● Document excerpt:
What’s 5 x 3?

How about 4 x 6?

You might think those are simple questions, but a third grader had points taken off on an exam recently after giving the answers 15 and 24, respectively.

“But those are the right answers,” you say. And a lot of people on Reddit would agree with you.

So what’s going on?

At first glance, the child seems to have done everything right.

After all, if kids are told to use the “repeated addition strategy” to solve 5 x 3, then writing down 5 + 5 + 5 makes as much sense as writing 3 + 3 + 3 + 3 + 3. You’ll get 15 either way. That’s how the commutative property works.

Same with the next question. If kids have to draw an “array” to solve 4 x 6, why would the *orientation* matter as long as they ultimately got to 24?

There are only two possible conclusions: (1) This teacher is an idiot, or (2) The people complaining don’t know what’s going on here.

Let’s assume for a second that this teacher isn’t an idiot. (I know. I know. Bear with me for a minute.)

What *possible* explanation could there be for deducting points from this poor child’s exam?

You have to understand that one of the big things math teachers are trying to do these days is get kids prepared for the math classes they may take *in the future*. So when they’re learning how to add in first grade, they’re also being taught methods that will help them add more complicated numbers a few years down the road.

Take multiplication for a second.

How do you know that 11 x 7 = 77? Maybe you memorized your times tables or maybe you learned the “trick” about multiplying small numbers by 11 (you just have to repeat the number twice).

That’s nice. You’ll get the right answer. But it doesn’t really *explain* what’s going on with the numbers. After all, if I ask those same kids to solve 11 x 27, they’re going to be stuck.

HOWEVER.

What if we taught kids to think about 11 x 7 a different way, right up front? Instead of focusing on memorization or quick tricks, what if we told them to break down the problem a different way? What if we taught them to do 10 x 7 (which is easy enough for anyone) and then *add another 7 to it*?

● Information shown:
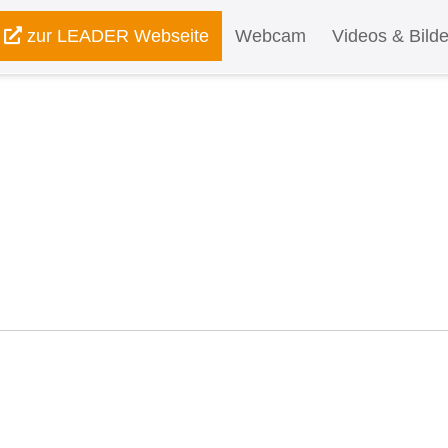
zur LEADER Webseite
Webcam
Videos & Bilde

● Complete the following:
a. In one to three sentences, explain why the multiplication article says that writing 5 + 5 + 5 for 5 x 3 makes as much sense as writing 3 + 3 + 3 + 3 + 3.
b. Duplicate the passage of the multiplication article from "What *possible* explanation" to "for a second.".
The lines are separate material and have no connection to the multiplication article.

● Answers to this exercise:
a. Both sums come out to 15, so the order of the numbers doesn't change the result. The article says that this is how the commutative property works.

b.
What *possible* explanation could there be for deducting points from this poor child’s exam?

You have to understand that one of the big things math teachers are trying to do these days is get kids prepared for the math classes they may take *in the future*. So when they’re learning how to add in first grade, they’re also being taught methods that will help them add more complicated numbers a few years down the road.

Take multiplication for a second.